══ 所给条目

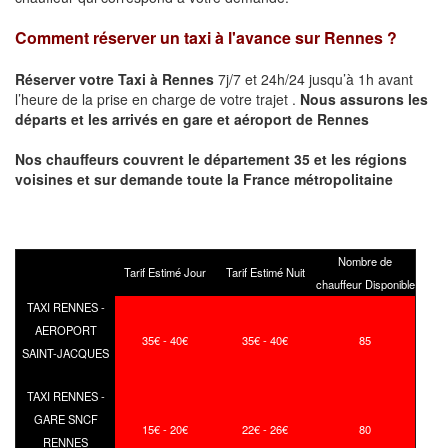
Comment réserver un taxi à l'avance sur
Rennes
?
Réserver votre Taxi à
Rennes
7j/7 et 24h/24 jusqu’à 1h avant
l’heure de la prise en charge de votre trajet .
Nous assurons les
départs et les arrivés en gare et aéroport de
Rennes
Nos chauffeurs couvrent le département 35 et les régions
voisines et sur demande toute la France métropolitaine
Nombre de
Tarif Estimé Jour
Tarif Estimé Nuit
chauffeur Disponible
TAXI RENNES -
AEROPORT
35€ - 40€
35€ - 40€
85
SAINT-JACQUES
TAXI RENNES -
GARE SNCF
15€ - 20€
22€ - 26€
80
RENNES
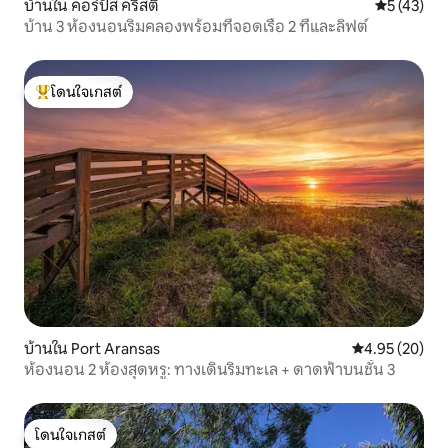
บ้านใน คอร์ปัส คริสติ
คะแนนเฉลี่ย
5 (43)
บ้าน 3 ห้องนอนริมคลองพร้อมที่จอดเรือ 2 ที่และลิฟต์
โดนใจเกสต์
โดนใจเกสต์ที่สุด
บ้านใน Port Aransas
คะแนนเฉลี่ย 4.
4.95 (20)
ห้องนอน 2 ห้องสุดหรู: ทางเดินริมทะเล + ดาดฟ้าบนชั้น 3
โดนใจเกสต์
โดนใจเกสต์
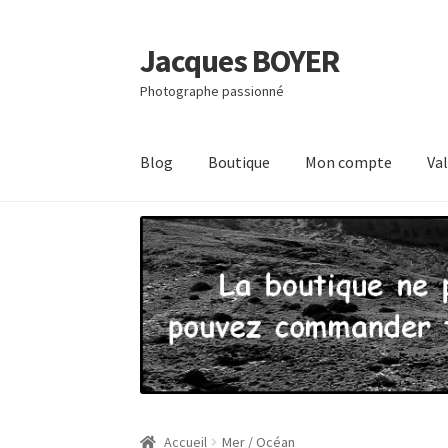
Jacques BOYER
Aller
Aller
à
au
Photographe passionné
la
contenu
navigation
Blog
Boutique
Mon compte
Va
Accueil
Contact
Mon compte
Panier
Politique
Accueil
Mer / Océan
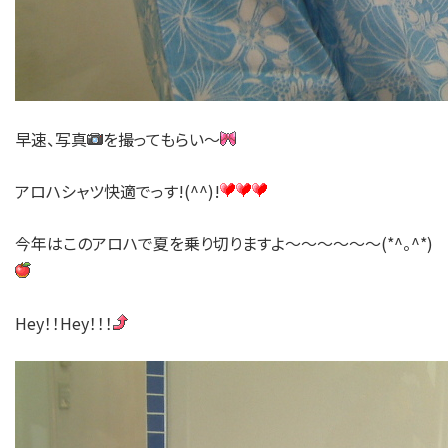
早速、写真
を撮ってもらい～
アロハシャツ快適でっす!(^^)!
今年はこのアロハで夏を乗り切りますよ～～～～～～(*^。^*)
Hey！！Hey！！！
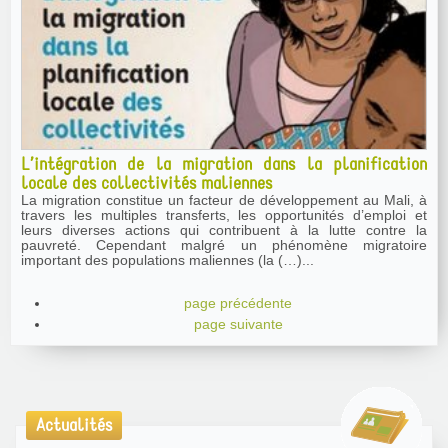
L’intégration de la migration dans la planification
locale des collectivités maliennes
La migration constitue un facteur de développement au Mali, à
travers les multiples transferts, les opportunités d’emploi et
leurs diverses actions qui contribuent à la lutte contre la
pauvreté. Cependant malgré un phénomène migratoire
important des populations maliennes (la (…)...
page précédente
page suivante
Actualités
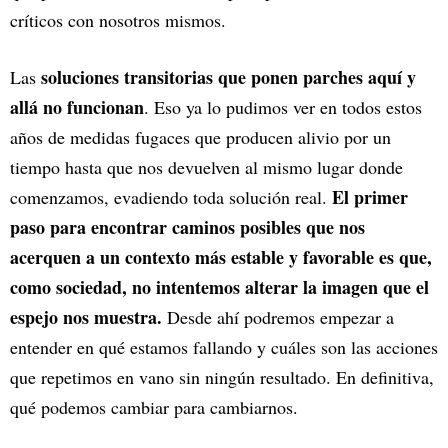
críticos con nosotros mismos.
soluciones transitorias que ponen parches aquí y
Las
allá no funcionan
. Eso ya lo pudimos ver en todos estos
años de medidas fugaces que producen alivio por un
tiempo hasta que nos devuelven al mismo lugar donde
El primer
comenzamos, evadiendo toda solución real.
paso para encontrar caminos posibles que nos
acerquen a un contexto más estable y favorable es que,
como sociedad, no intentemos alterar la imagen que el
espejo nos muestra.
Desde ahí podremos empezar a
entender en qué estamos fallando y cuáles son las acciones
que repetimos en vano sin ningún resultado. En definitiva,
qué podemos cambiar para cambiarnos.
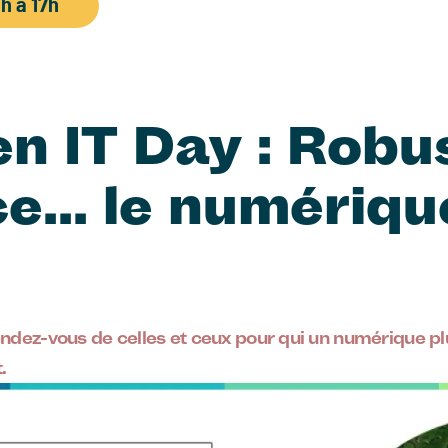
h à 17h
n IT Day : Robu
e... le numérique
endez-vous de celles et ceux pour qui un numérique pl
.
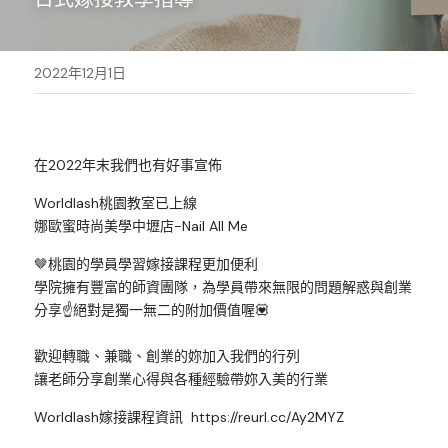
Sale睫毛
扁毛調色
睫毛黑膠
搜索
2022年12月1日
日本OMD美甲品牌
日式扁毛
睫毛前處裡
絕版彩睫
繁體中文
檢定商品
極細睫毛
睫毛卸除
絕版扁毛
轉頭凝膠
繁體中文
註冊/登入
在2022年末我們也有好事宣佈
W型睫毛
睫毛提拉
絕版圓毛
凝膠筆刷
Worldlash桃園教室已上線
彩色睫毛
睫毛夾子
絕版W型
凝膠機器
娜歐蜜時尚美學中壢店-Nail All Me
睫毛周邊
修甲磨棒
🤎桃園的學員學習嫁接課程更加便利
學院擁有豐富的師資團隊，為學員帶來無限的問題解惑與創業
睫毛保養
分享☝️絕對是獨一無二的附加價值喔💟
歡迎轉職、兼職、創業的妳加入我們的行列
讓老師分享創業心得與各種經驗帶妳入美的行業
Worldlash嫁接課程資訊  
https://reurl.cc/Ay2MYZ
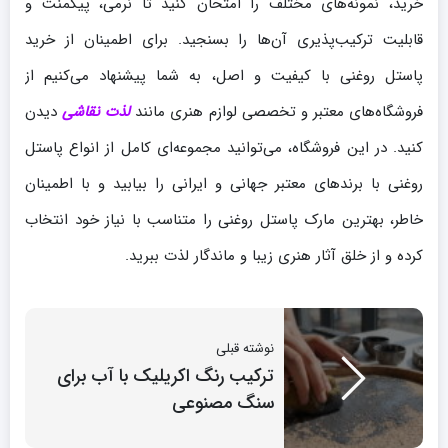
خرید، نمونه‌های مختلف را امتحان کنید تا نرمی، پیگمنت و
قابلیت ترکیب‌پذیری آن‌ها را بسنجید. برای اطمینان از خرید
پاستل روغنی با کیفیت و اصل، به شما پیشنهاد می‌کنیم از
فروشگاه‌های معتبر و تخصصی لوازم هنری مانند
لذت نقاشی
دیدن
کنید. در این فروشگاه، می‌توانید مجموعه‌ای کامل از انواع پاستل
روغنی با برندهای معتبر جهانی و ایرانی را بیابید و با اطمینان
خاطر، بهترین مارک پاستل روغنی را متناسب با نیاز خود انتخاب
کرده و از خلق آثار هنری زیبا و ماندگار لذت ببرید.
نوشته قبلی
ترکیب رنگ اکریلیک با آب برای
سنگ مصنوعی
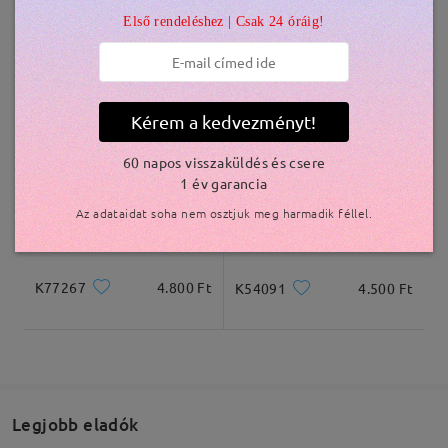
Első rendeléshez | Csak 24 óráig!
Kiszállítva
TR15636
6.000 Ft
K48300
4.800 Ft
Kérem a kedvezményt!
60 napos visszaküldés és csere
1 év garancia
Az adataidat soha nem osztjuk meg harmadik féllel.
K77267
4.800 Ft
K54091
4.500 Ft
Legjobb eladók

════

_练习说明_: 逐行照录全部条目中的转录文字，保持原样。答案中不要包含图片。

_本题解答_:
Comment réserver un taxi à l'avance sur
Rennes
?
Réserver votre Taxi à
Rennes
7j/7 et 24h/24 jusqu’à 1h avant
l’heure de la prise en charge de votre trajet .
Nous assurons les
départs et les arrivés en gare et aéroport de
Rennes
Nos chauffeurs couvrent le département 35 et les régions
voisines et sur demande toute la France métropolitaine
Nombre de
Tarif Estimé Jour
Tarif Estimé Nuit
chauffeur Disponible
TAXI RENNES -
AEROPORT
35€ - 40€
35€ - 40€
85
SAINT-JACQUES
TAXI RENNES -
GARE SNCF
15€ - 20€
22€ - 26€
80
RENNES
บ้านใน คอร์ปัส คริสติ
คะแนนเฉลี่ย
5 (43)
บ้าน 3 ห้องนอนริมคลองพร้อมที่จอดเรือ 2 ที่และลิฟต์
โดนใจเกสต์
โดนใจเกสต์ที่สุด
บ้านใน Port Aransas
คะแนนเฉลี่ย 4.
4.95 (20)
ห้องนอน 2 ห้องสุดหรู: ทางเดินริมทะเล + ดาดฟ้าบนชั้น 3
โดนใจเกสต์
โดนใจเกสต์
Jacques BOYER
Aller
Aller
à
au
Photographe passionné
la
contenu
navigation
Blog
Boutique
Mon compte
Va
Accueil
Contact
Mon compte
Panier
Politique
Accueil
Mer / Océan
早速、写真
を撮ってもらい～
アロハシャツ快適でっす!(^^)!
今年はこのアロハで夏を乗り切りますよ～～～～～～(*^。^*)
Hey！！Hey！！！
L’intégration de la migration dans la planification
locale des collectivités maliennes
La migration constitue un facteur de développement au Mali, à
travers les multiples transferts, les opportunités d’emploi et
leurs diverses actions qui contribuent à la lutte contre la
pauvreté. Cependant malgré un phénomène migratoire
important des populations maliennes (la (…)...
page précédente
page suivante
Actualités
críticos con nosotros mismos.
soluciones transitorias que ponen parches aquí y
Las
allá no funcionan
. Eso ya lo pudimos ver en todos estos
años de medidas fugaces que producen alivio por un
tiempo hasta que nos devuelven al mismo lugar donde
El primer
comenzamos, evadiendo toda solución real.
paso para encontrar caminos posibles que nos
acerquen a un contexto más estable y favorable es que,
como sociedad, no intentemos alterar la imagen que el
espejo nos muestra.
Desde ahí podremos empezar a
entender en qué estamos fallando y cuáles son las acciones
que repetimos en vano sin ningún resultado. En definitiva,
qué podemos cambiar para cambiarnos.
h à 17h
n IT Day : Robu
e... le numérique
endez-vous de celles et ceux pour qui un numérique pl
.
Sale睫毛
扁毛調色
睫毛黑膠
搜索
2022年12月1日
日本OMD美甲品牌
日式扁毛
睫毛前處裡
絕版彩睫
繁體中文
檢定商品
極細睫毛
睫毛卸除
絕版扁毛
轉頭凝膠
繁體中文
註冊/登入
在2022年末我們也有好事宣佈
W型睫毛
睫毛提拉
絕版圓毛
凝膠筆刷
Worldlash桃園教室已上線
彩色睫毛
睫毛夾子
絕版W型
凝膠機器
娜歐蜜時尚美學中壢店-Nail All Me
睫毛周邊
修甲磨棒
🤎桃園的學員學習嫁接課程更加便利
學院擁有豐富的師資團隊，為學員帶來無限的問題解惑與創業
睫毛保養
分享☝️絕對是獨一無二的附加價值喔💟
歡迎轉職、兼職、創業的妳加入我們的行列
讓老師分享創業心得與各種經驗帶妳入美的行業
Worldlash嫁接課程資訊  
https://reurl.cc/Ay2MYZ
خرید، نمونه‌های مختلف را امتحان کنید تا نرمی، پیگمنت و
قابلیت ترکیب‌پذیری آن‌ها را بسنجید. برای اطمینان از خرید
پاستل روغنی با کیفیت و اصل، به شما پیشنهاد می‌کنیم از
فروشگاه‌های معتبر و تخصصی لوازم هنری مانند
لذت نقاشی
دیدن
کنید. در این فروشگاه، می‌توانید مجموعه‌ای کامل از انواع پاستل
روغنی با برندهای معتبر جهانی و ایرانی را بیابید و با اطمینان
خاطر، بهترین مارک پاستل روغنی را متناسب با نیاز خود انتخاب
کرده و از خلق آثار هنری زیبا و ماندگار لذت ببرید.
نوشته قبلی
ترکیب رنگ اکریلیک با آب برای
سنگ مصنوعی
Első rendeléshez | Csak 24 óráig!
Kiszállítva
TR15636
6.000 Ft
K48300
4.800 Ft
Kérem a kedvezményt!
60 napos visszaküldés és csere
1 év garancia
Az adataidat soha nem osztjuk meg harmadik féllel.
K77267
4.800 Ft
K54091
4.500 Ft
Legjobb eladók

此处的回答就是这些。